Give the text lines of every row below as a JSON list of strings, one string per line, with blank lines and the pictures left out.

═════ Dataset

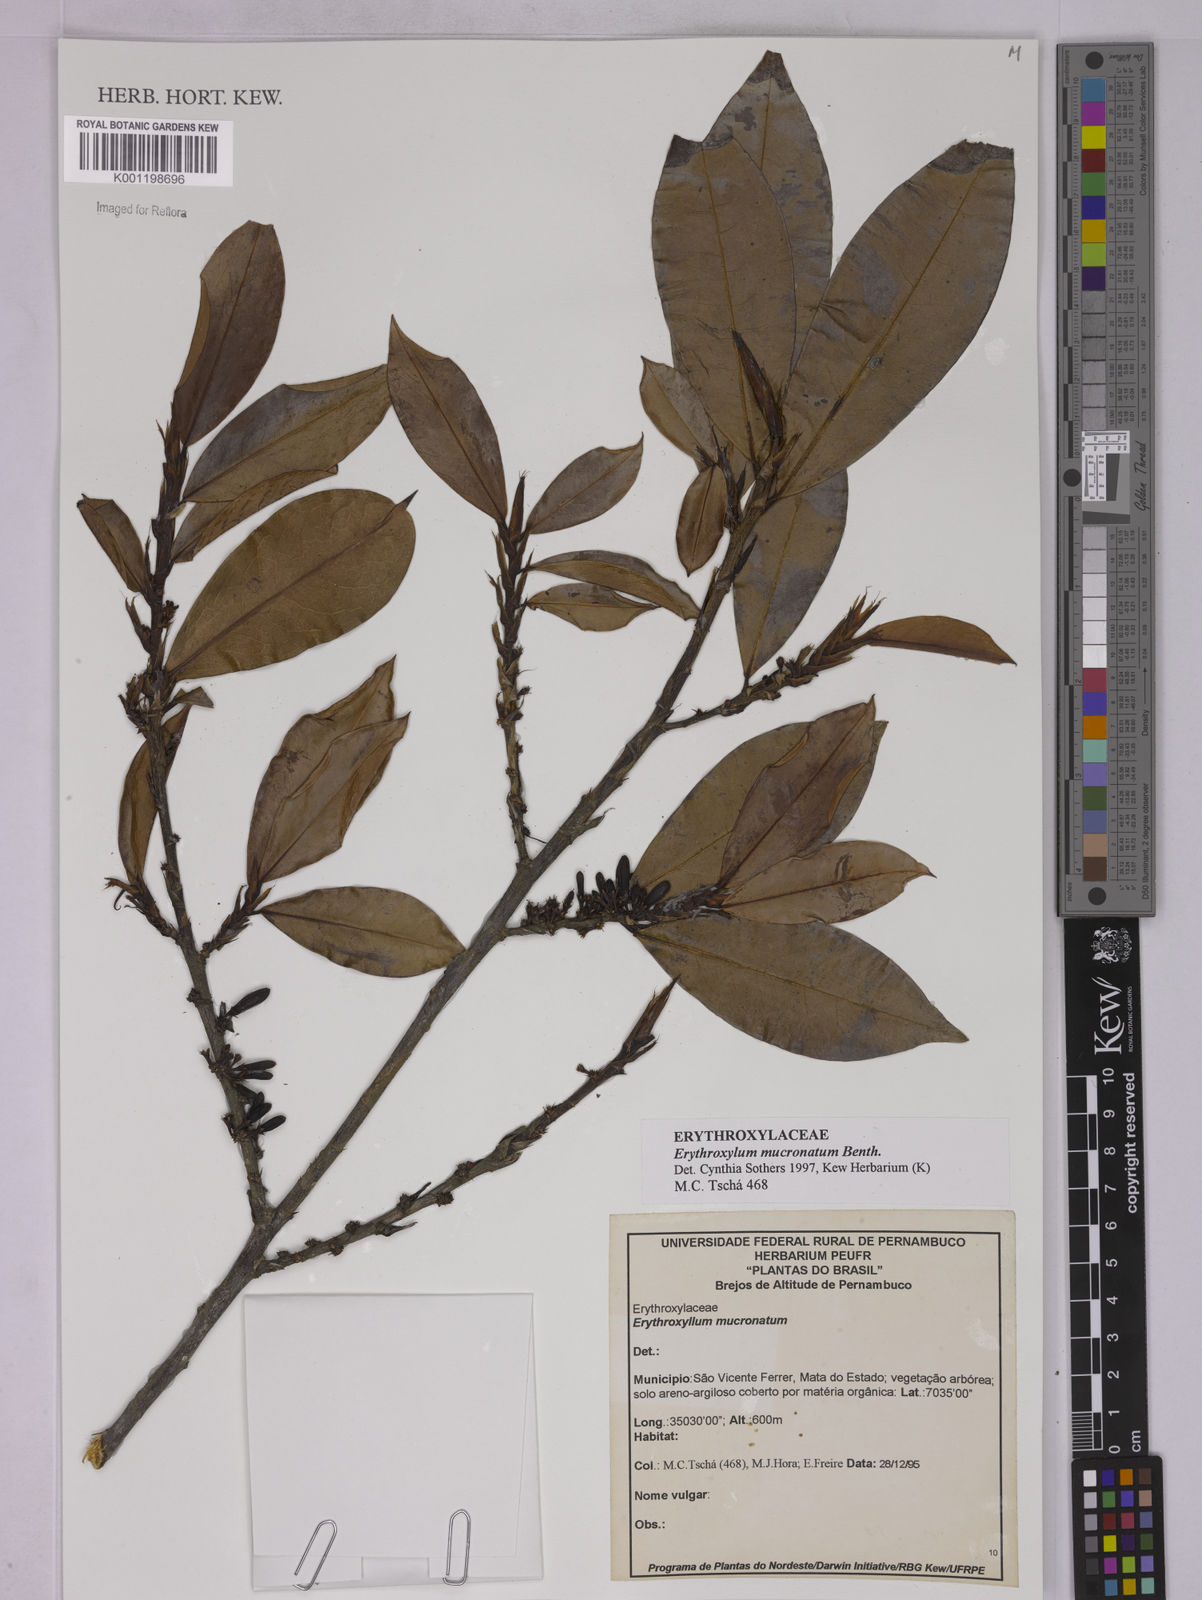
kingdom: Plantae
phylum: Tracheophyta
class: Magnoliopsida
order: Malpighiales
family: Erythroxylaceae
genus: Erythroxylum
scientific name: Erythroxylum mucronatum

══════════

**Completed exercise:**
[
  "kingdom: Plantae",
  "phylum: Tracheophyta",
  "class: Magnoliopsida",
  "order: Malpighiales",
  "family: Erythroxylaceae",
  "genus: Erythroxylum",
  "scientific name: Erythroxylum mucronatum"
]